A Importância Prática e Teológica da Doutrina da Criação
Qual é a importância prática e teológica da doutrina da criação? Há muitos pontos que poderiam ser desenvolvidos, mas pelo menos três reflexões são apropriadas.
Primeira, a doutrina da criação identifica para nós o nosso Deus glorioso. A criação nos lembra que o Deus que criou não é uma deidade pequena e insignificante. Não, ele é o Senhor sobre tudo, a fonte de tudo que existe e aquele que é o único soberano. Além disso, a criação nos lembra que ele não é uma deidade distante. Antes, Deus é o “Senhor da aliança”, aquele que é o Deus vivo e ativo, envolvido intimamente em e com a sua criação, sustentando, mantendo e governando constantemente a sua criação e entrando num relacionamento de aliança com seu povo. O nosso Deus é verdadeiramente grande, cheio de majestade, glória, sabedoria, força e poder, devido ao fato de que ele é o Deus criador.
Segunda, a doutrina da criação nos diz algo sobre nós mesmos, como criaturas de Deus. É precisamente porque somos criaturas de Deus, feitos à sua imagem, que os seres humanos desfrutam de um papel singular na criação. Ironicamente, quando as pessoas tentam viver à parte de Deus e negam seu Criador tanto em sua vida como em seu pensamento, elas descobrem que não podem entender a si mesmas corretamente. Assim, acabam vendo a si mesmas como menos do que são, ou seja, como animais ou máquinas humanas, que têm pouca ou nenhuma importância e valor. Mas o ponto de vista cristão sobre os seres humanos, vinculado à doutrina da criação, nos diz que Deus nos fez com dignidade e valor e que isto, em última análise, é a única base para um entendimento apropriado dos seres humanos. Além disso, o fato de que fomos criados por Deus também serve como fundamento para toda a ética, para a responsabilidade humana e para um entendimento correto de nosso lugar, em sujeição a Deus, na sua criação. Mas, outra vez, devido à nossa rejeição intencional de nosso Senhor e Criador, temos nos posicionado contra ele e, assim, somos necessitados de redenção, uma redenção que somente Deus pode realizar e consumar soberanamente.

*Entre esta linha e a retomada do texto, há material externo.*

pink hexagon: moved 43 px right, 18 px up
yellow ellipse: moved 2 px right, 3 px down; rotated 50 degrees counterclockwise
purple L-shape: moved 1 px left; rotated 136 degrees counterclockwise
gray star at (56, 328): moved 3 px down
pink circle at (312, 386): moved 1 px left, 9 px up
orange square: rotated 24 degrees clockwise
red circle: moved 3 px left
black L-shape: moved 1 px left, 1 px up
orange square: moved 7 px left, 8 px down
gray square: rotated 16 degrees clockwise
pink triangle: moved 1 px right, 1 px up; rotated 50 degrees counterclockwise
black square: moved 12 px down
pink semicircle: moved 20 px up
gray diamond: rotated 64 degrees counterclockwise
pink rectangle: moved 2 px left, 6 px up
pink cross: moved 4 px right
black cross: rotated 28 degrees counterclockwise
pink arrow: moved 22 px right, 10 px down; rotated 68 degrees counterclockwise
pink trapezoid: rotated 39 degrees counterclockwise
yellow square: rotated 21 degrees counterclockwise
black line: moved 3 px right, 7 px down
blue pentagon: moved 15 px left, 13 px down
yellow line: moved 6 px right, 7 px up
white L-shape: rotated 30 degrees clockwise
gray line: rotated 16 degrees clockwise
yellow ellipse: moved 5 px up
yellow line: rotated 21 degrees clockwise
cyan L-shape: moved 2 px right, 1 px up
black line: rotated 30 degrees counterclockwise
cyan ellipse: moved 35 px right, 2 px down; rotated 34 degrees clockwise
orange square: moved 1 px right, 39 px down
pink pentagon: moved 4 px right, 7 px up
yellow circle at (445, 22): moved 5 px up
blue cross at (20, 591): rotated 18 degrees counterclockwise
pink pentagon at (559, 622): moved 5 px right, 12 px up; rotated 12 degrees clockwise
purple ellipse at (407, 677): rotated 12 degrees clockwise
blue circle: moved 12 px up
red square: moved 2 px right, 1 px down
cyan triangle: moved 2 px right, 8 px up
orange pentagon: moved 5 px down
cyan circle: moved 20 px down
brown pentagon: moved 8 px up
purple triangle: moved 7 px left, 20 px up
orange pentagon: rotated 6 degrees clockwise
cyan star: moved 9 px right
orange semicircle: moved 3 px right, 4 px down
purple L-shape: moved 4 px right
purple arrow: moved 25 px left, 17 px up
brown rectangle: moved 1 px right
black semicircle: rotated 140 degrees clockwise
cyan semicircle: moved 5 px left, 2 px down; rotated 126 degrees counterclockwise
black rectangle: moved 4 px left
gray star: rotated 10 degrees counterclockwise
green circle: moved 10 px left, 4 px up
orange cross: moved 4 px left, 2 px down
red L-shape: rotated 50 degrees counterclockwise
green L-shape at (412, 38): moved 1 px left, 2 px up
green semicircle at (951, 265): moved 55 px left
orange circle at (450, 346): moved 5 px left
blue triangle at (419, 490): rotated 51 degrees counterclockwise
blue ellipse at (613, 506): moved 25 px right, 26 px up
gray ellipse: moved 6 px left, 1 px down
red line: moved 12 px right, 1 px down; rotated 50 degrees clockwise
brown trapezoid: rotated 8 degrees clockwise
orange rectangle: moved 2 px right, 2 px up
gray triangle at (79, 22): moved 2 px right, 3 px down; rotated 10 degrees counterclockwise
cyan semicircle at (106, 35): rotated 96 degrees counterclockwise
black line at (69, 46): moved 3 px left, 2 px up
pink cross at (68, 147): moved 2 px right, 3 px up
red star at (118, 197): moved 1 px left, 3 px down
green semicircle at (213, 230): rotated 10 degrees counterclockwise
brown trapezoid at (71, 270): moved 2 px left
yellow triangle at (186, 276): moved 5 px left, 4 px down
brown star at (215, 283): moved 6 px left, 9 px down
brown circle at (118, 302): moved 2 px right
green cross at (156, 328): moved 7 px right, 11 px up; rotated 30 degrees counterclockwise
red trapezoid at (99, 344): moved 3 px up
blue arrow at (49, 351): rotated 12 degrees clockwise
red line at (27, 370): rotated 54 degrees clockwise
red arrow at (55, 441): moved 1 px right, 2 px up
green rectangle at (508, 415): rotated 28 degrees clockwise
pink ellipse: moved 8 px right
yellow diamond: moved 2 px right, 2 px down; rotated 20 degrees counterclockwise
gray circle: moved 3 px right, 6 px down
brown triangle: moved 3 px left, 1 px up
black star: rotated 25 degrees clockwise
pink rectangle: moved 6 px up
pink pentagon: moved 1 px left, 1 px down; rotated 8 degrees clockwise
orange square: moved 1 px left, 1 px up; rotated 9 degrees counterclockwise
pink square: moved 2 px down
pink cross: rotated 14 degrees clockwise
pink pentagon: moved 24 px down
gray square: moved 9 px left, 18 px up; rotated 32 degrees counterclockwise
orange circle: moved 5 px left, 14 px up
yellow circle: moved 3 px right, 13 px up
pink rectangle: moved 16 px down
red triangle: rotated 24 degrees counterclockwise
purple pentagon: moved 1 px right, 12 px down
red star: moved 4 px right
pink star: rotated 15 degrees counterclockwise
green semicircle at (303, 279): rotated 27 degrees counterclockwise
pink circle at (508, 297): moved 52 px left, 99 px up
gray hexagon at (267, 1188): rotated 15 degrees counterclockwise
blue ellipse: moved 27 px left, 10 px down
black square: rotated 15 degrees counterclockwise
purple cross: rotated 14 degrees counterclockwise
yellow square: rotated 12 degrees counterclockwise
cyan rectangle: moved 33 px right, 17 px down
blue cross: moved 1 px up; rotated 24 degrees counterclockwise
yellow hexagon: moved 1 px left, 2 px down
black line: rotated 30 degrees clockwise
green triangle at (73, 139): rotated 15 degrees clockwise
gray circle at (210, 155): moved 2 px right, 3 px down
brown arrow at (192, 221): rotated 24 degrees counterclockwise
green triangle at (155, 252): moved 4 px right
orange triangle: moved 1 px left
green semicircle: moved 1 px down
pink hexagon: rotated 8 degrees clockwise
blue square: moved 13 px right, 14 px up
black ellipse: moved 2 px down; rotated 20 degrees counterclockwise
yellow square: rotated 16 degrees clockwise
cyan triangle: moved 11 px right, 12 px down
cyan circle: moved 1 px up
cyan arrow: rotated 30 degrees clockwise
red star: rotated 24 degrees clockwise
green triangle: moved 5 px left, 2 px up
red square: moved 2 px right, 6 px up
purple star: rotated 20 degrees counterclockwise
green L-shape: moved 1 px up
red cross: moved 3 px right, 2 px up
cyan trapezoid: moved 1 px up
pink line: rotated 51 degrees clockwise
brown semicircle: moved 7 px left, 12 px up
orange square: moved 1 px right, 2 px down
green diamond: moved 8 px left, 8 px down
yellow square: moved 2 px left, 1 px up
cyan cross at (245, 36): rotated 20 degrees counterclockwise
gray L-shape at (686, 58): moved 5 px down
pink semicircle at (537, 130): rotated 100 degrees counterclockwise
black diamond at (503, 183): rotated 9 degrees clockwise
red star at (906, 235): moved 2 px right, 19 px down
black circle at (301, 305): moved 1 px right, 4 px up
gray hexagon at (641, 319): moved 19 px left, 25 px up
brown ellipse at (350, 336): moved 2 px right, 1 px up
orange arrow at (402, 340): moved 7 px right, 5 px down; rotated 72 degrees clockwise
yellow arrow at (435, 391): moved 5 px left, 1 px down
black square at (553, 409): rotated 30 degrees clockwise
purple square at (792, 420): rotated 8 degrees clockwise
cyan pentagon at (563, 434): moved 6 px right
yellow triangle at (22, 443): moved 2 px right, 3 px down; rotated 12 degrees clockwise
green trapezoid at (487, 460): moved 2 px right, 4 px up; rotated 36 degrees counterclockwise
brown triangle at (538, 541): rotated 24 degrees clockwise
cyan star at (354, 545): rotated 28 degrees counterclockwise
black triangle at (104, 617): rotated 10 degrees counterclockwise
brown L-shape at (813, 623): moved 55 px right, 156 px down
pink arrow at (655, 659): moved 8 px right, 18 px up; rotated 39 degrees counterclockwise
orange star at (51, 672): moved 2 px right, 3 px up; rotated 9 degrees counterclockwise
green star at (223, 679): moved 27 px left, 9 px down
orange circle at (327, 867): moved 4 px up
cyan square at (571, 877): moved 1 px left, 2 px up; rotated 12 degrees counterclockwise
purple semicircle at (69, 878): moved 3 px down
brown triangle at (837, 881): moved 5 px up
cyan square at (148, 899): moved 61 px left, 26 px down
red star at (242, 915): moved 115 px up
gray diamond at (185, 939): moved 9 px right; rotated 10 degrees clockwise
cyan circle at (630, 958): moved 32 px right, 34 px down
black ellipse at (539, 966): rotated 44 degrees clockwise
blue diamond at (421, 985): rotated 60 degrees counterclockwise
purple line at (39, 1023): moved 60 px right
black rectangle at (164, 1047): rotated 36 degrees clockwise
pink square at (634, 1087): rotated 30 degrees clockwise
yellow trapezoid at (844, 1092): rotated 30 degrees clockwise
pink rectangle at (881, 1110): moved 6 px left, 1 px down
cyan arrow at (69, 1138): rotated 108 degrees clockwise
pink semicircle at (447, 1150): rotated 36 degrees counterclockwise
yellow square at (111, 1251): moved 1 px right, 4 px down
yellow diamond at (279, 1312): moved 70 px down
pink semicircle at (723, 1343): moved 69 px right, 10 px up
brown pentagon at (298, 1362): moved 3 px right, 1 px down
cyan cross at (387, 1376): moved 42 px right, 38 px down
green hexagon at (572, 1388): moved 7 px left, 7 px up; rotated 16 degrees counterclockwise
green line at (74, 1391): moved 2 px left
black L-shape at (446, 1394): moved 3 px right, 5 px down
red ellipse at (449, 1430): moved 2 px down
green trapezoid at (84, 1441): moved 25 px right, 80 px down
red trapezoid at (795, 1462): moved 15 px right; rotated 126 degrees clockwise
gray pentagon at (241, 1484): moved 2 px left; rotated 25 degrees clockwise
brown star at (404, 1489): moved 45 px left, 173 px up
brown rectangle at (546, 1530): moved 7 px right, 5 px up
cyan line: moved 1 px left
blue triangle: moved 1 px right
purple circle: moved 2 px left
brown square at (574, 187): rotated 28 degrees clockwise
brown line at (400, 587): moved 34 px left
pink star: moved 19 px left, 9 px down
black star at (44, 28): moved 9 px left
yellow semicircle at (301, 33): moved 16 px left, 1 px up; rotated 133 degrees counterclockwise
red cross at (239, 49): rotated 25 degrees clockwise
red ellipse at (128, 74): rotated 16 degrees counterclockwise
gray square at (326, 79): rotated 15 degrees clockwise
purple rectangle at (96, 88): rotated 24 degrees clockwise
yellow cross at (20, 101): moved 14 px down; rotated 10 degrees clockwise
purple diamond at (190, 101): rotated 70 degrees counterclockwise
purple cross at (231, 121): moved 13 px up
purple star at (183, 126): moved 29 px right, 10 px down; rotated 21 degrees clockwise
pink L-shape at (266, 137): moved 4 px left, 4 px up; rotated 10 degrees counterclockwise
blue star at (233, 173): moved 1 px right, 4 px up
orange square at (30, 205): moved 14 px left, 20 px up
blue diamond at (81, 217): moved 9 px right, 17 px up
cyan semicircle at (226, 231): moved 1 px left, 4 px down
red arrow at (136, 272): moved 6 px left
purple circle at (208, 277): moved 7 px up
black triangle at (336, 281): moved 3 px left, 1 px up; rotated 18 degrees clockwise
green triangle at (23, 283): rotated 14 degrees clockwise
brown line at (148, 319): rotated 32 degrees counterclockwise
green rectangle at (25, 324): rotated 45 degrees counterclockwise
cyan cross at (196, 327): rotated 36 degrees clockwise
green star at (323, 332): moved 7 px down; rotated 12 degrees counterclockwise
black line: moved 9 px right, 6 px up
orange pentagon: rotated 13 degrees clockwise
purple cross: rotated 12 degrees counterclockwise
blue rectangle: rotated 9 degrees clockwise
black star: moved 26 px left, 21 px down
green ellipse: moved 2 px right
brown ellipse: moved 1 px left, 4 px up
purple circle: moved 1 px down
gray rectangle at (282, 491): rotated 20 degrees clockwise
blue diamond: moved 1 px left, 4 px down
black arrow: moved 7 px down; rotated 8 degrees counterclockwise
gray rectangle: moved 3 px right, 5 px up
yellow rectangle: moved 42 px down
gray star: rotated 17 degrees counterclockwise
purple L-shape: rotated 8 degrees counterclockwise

Terceira, a doutrina da criação nos diz algo sobre o nosso mundo em pelo menos duas áreas importantes. A primeira área está relacionada a como devemos ver este mundo em termos de valores. Visto que Deus criou este mundo, é importante enfatizar que ele tem valor. Isto é evidenciado em Gênesis 1 pelo julgamento de valor “era bom” (4, 10, 12, 18, 21, 25), da parte de Deus, e pela sua avaliação conclusiva “era muito bom” (31). Neste contexto, “bom” indica que o mundo era não somente o que Deus planejara e tencionara, mas também que ele tinha grande valor. Deus falou “Sim!” para o que havia criado. Uma implicação importante disto para a teologia cristã é não elevarmos, em nosso pensamento e em nossa prática, o “espiritual” acima do “físico”. Isto foi um problema no passado e produziu vários entendimentos errados na igreja. Ao criar este mundo, Deus valoriza tanto a realidade física como a espiritual. Infelizmente, como resultado da Queda, ambas estão agora corrompidas. Mas, na redenção, Deus fez uma obra em Cristo que salva não somente a nossa alma, mas também o nosso corpo. Por isso, há nas Escrituras a ênfase sobre a ressurreição de nosso corpo, para vivermos em novos céus e uma nova terra, na presença de Deus, para sempre (1 Cor 15; Ap 21-22).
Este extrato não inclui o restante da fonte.